第十三話
地味にグロ注意
王太子が馬に乗って駆けると、ちょっと王子っぽくなる。
「よっ、王子!」
「…突然どうした」
まぁ、普通そうなるか。
王子様と遠乗り。普通、乙女なら誰でも憧れる系ルートだろう。たぶん。
実は今、俺はワクワクしている。もちろん、それは…
「ギシャアアアアアアア」
魔物が出るから、だけどな。
俺は、軽く右手で剣を引き抜いて腕を振る。ボトリ、とゴブリンの首が落ちる。サッと剣を振って血を拭う。仮面越しの血は緑。仮面を外せば紅い血がみえるだろうが、手を顔に近づけただけでやめた。ここでとるのはまずい。王太子もいるしな。
代わりにペロッと指に付いた血を舐めとると、王太子にドン引きされた。ひでぇ。
今度は、ナタを持ってやってきたゴブリンナイトの腹に剣を差し込んでから腕を振り、死体を次のゴブリンにぶつける。死体ゴブリンはぐしゃっと潰れて、内臓が飛び散った。僅かに息を吸い込んでみたが、ほとんど血の匂いを感じない。いや、あることは分かるが特に何の関心も抱かない。ふむ。よし。仮面の性能は間違いなさそうだ。成功して何より。
やや青ざめた顔で王太子が俺に言った。
「なんだか、お前と来ると余計に血を見そうだ」
失敬な。今日だけ、今日だけ。今日だってもうしないし。たぶん。
でも念の為、口鎧もつけた方が良さそうだな。暴走すると困るし。
俺は、腰につけた鞄から銀の口鎧を出して、ガチャリと仮面に合わせて嵌めた。この口鎧、口鎧と呼んではいるが、これを付けると顎を開けなくなるし、呼吸の穴もなく常人は呼吸困難になるので、たぶん口鎧とは違う何かだろうと思う。

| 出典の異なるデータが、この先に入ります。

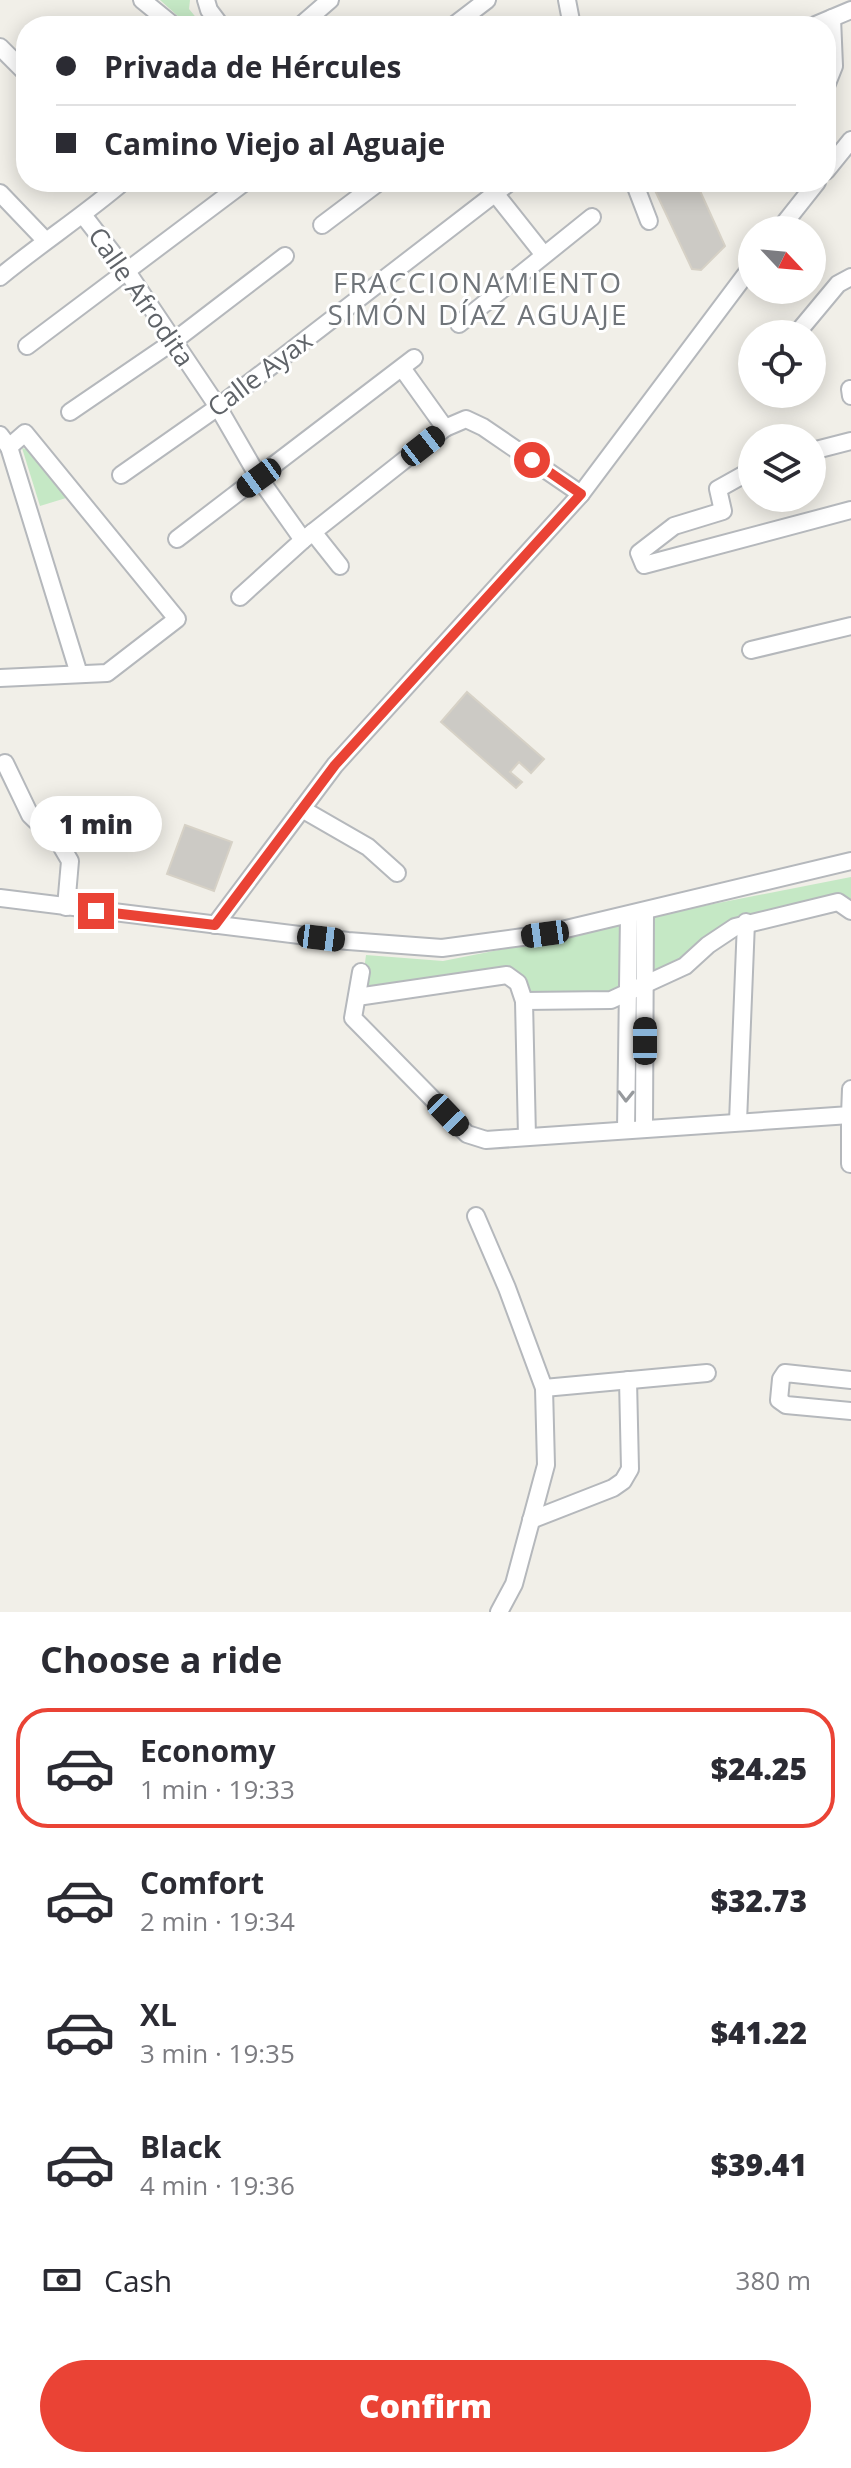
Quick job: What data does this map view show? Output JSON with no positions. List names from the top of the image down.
{
  "streets": {
    "street": ["Calle Afrodita", "Calle Ayax"]
  },
  "crossings": [
    ["Calle Afrodita", "Calle Ayax"]
  ],
  "districts": ["FRACCIONAMIENTO SIMÓN DÍAZ AGUAJE"],
  "north": "bottom right",
  "page": {
    "banner": ["Privada de Hércules", "Camino Viejo al Aguaje"],
    "bubble": "1 min",
    "heading": "Choose a ride",
    "list": [
      {
        "name": "Economy",
        "note": "1 min · 19:33",
        "value": "$24.25"
      },
      {
        "name": "Comfort",
        "note": "2 min · 19:34",
        "value": "$32.73"
      },
      {
        "name": "XL",
        "note": "3 min · 19:35",
        "value": "$41.22"
      },
      {
        "name": "Black",
        "note": "4 min · 19:36",
        "value": "$39.41"
      }
    ],
    "pay": ["Cash", "380 m"],
    "buttons": "Confirm"
  }
}
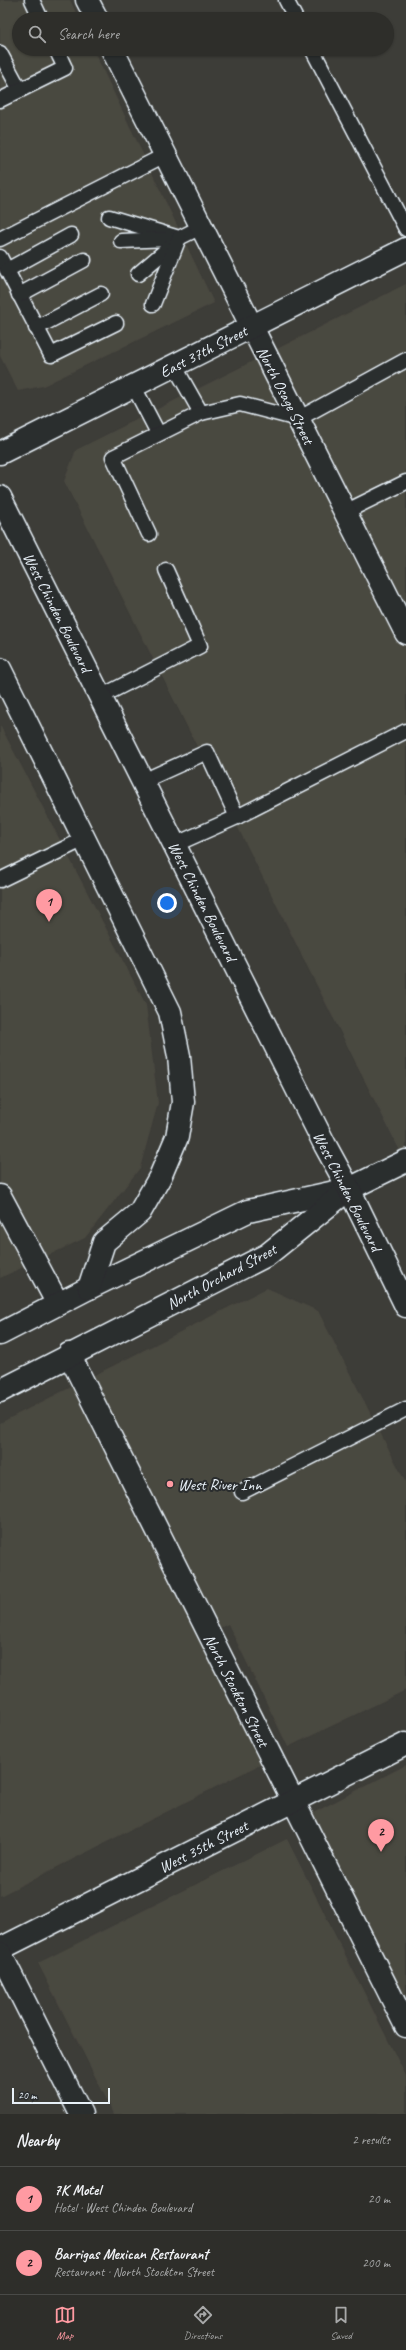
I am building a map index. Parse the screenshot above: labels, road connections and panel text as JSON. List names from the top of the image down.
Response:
{
  "streets": {
    "street": [
      "East 37th Street",
      "North Osage Street",
      "West Chinden Boulevard",
      "North Orchard Street",
      "North Stockton Street",
      "West 35th Street"
    ]
  },
  "crossings": [
    ["East 37th Street", "North Osage Street"],
    ["West Chinden Boulevard", "North Orchard Street"],
    ["North Orchard Street", "North Stockton Street"],
    ["North Stockton Street", "West 35th Street"]
  ],
  "places": ["West River Inn"],
  "scale_bar": "20 m",
  "page": {
    "search": "Search here",
    "pins": ["1", "2"],
    "scale": "20 m",
    "heading": ["Nearby", "2 results"],
    "list": [
      {
        "mark": "1",
        "name": "7K Motel",
        "note": "Hotel · West Chinden Boulevard",
        "value": "20 m"
      },
      {
        "mark": "2",
        "name": "Barrigas Mexican Restaurant",
        "note": "Restaurant · North Stockton Street",
        "value": "200 m"
      }
    ],
    "nav": ["Map", "Directions", "Saved"]
  }
}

仮面とセットになってるしな。ちなみに、これを着けると俺の怪しさがさらに上昇する。
さてさて。次の獲物はなんだろう?
あ、穴みーっけ。
チラッと王太子の方を見てから穴の方を剣で指す。
「…いや、今回はダンジョンに潜る気はないんだが」
じーっと、王太子を仮面で見つめる。
「…わーかったわかった!わかったからこっち見るな!いいか、日暮れまでには帰るし、服を汚すわけにもいかないからお前1人で狩れよ?」
とうとう王太子が折れた。よっしゃ。
ま、王太子を守るのは朝飯前だし?
…その日の夕方頃、第九騎士団から新たなダンジョンの発見と速やかなる攻略の報告が届いた。何気に仕事をする俺。まぁ、書類作成は副官がやったけどな?